=== ACTION ITEM ===
Transcribe the records below in full; pictures stay out of the copy.

DATA FOR THIS EXERCISE section start

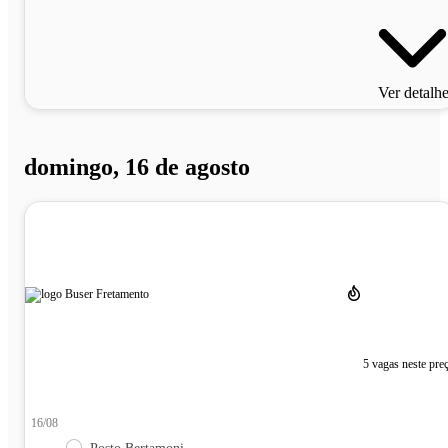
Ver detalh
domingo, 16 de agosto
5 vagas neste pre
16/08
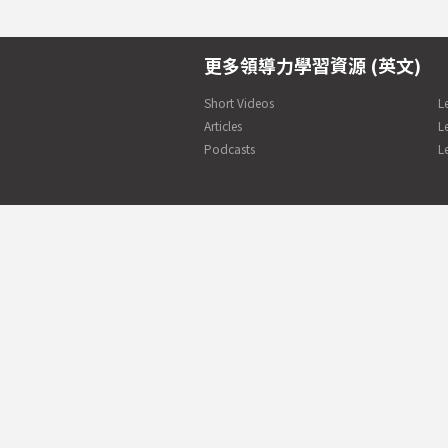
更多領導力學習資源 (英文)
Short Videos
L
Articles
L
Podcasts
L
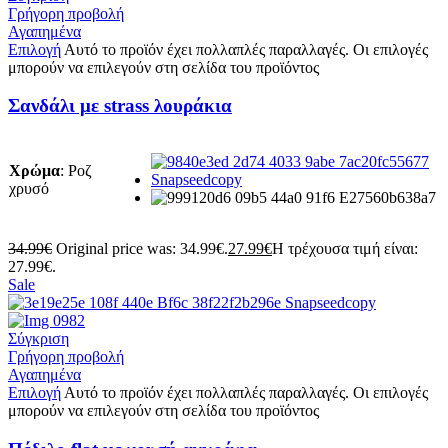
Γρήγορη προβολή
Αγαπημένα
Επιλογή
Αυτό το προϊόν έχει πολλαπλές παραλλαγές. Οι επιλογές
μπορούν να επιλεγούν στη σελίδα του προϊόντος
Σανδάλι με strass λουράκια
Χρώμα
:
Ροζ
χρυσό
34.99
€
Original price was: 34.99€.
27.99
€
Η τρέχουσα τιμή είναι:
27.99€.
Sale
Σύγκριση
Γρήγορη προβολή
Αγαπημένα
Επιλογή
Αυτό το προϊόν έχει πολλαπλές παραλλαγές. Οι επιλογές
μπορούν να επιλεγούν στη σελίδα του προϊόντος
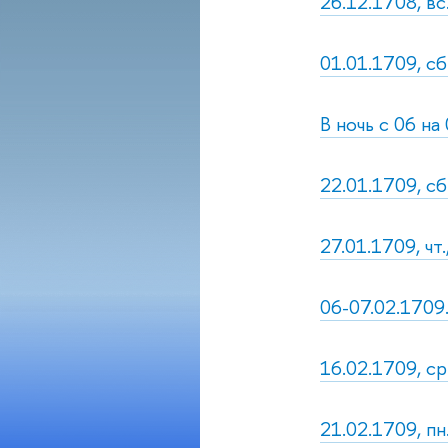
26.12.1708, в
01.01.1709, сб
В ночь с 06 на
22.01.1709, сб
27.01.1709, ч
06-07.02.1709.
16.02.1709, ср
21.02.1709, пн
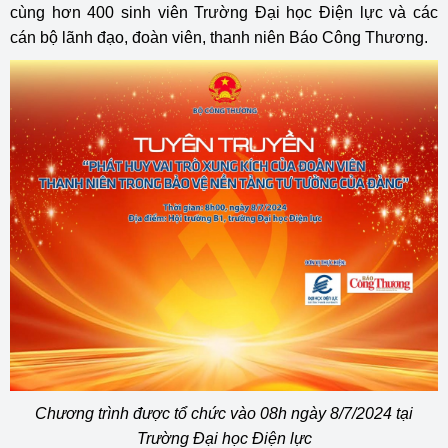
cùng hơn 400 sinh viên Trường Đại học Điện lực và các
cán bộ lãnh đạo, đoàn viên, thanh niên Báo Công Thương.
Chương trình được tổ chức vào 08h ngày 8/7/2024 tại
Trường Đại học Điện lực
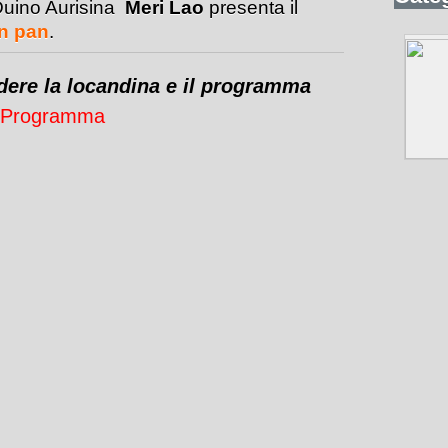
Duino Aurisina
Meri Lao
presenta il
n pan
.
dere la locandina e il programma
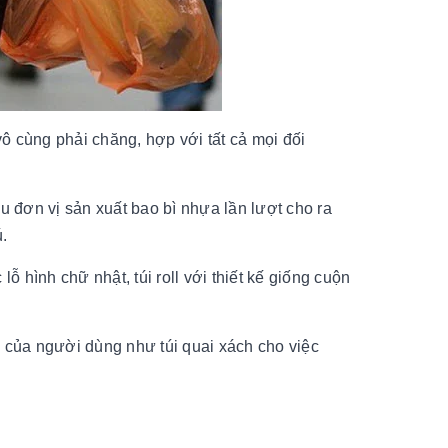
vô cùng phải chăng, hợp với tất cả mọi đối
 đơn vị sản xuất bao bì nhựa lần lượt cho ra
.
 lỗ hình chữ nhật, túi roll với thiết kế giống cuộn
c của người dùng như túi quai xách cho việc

DATA FOR THIS EXERCISE section end

=== EXERCISE ANSWER ===
Ver detalh
domingo, 16 de agosto
5 vagas neste pre
16/08
更多領導力學習資源 (英文)
Short Videos
L
Articles
L
Podcasts
L
Γρήγορη προβολή
Αγαπημένα
Επιλογή
Αυτό το προϊόν έχει πολλαπλές παραλλαγές. Οι επιλογές
μπορούν να επιλεγούν στη σελίδα του προϊόντος
Σανδάλι με strass λουράκια
Χρώμα
:
Ροζ
χρυσό
34.99
€
Original price was: 34.99€.
27.99
€
Η τρέχουσα τιμή είναι:
27.99€.
Sale
Σύγκριση
Γρήγορη προβολή
Αγαπημένα
Επιλογή
Αυτό το προϊόν έχει πολλαπλές παραλλαγές. Οι επιλογές
μπορούν να επιλεγούν στη σελίδα του προϊόντος
26.12.1708, в
01.01.1709, сб
В ночь с 06 на
22.01.1709, сб
27.01.1709, ч
06-07.02.1709.
16.02.1709, ср
21.02.1709, пн
cùng hơn 400 sinh viên Trường Đại học Điện lực và các
cán bộ lãnh đạo, đoàn viên, thanh niên Báo Công Thương.
Chương trình được tổ chức vào 08h ngày 8/7/2024 tại
Trường Đại học Điện lực
Duino Aurisina
Meri Lao
presenta il
n pan
.
dere la locandina e il programma
vô cùng phải chăng, hợp với tất cả mọi đối
 đơn vị sản xuất bao bì nhựa lần lượt cho ra
.
 lỗ hình chữ nhật, túi roll với thiết kế giống cuộn
c của người dùng như túi quai xách cho việc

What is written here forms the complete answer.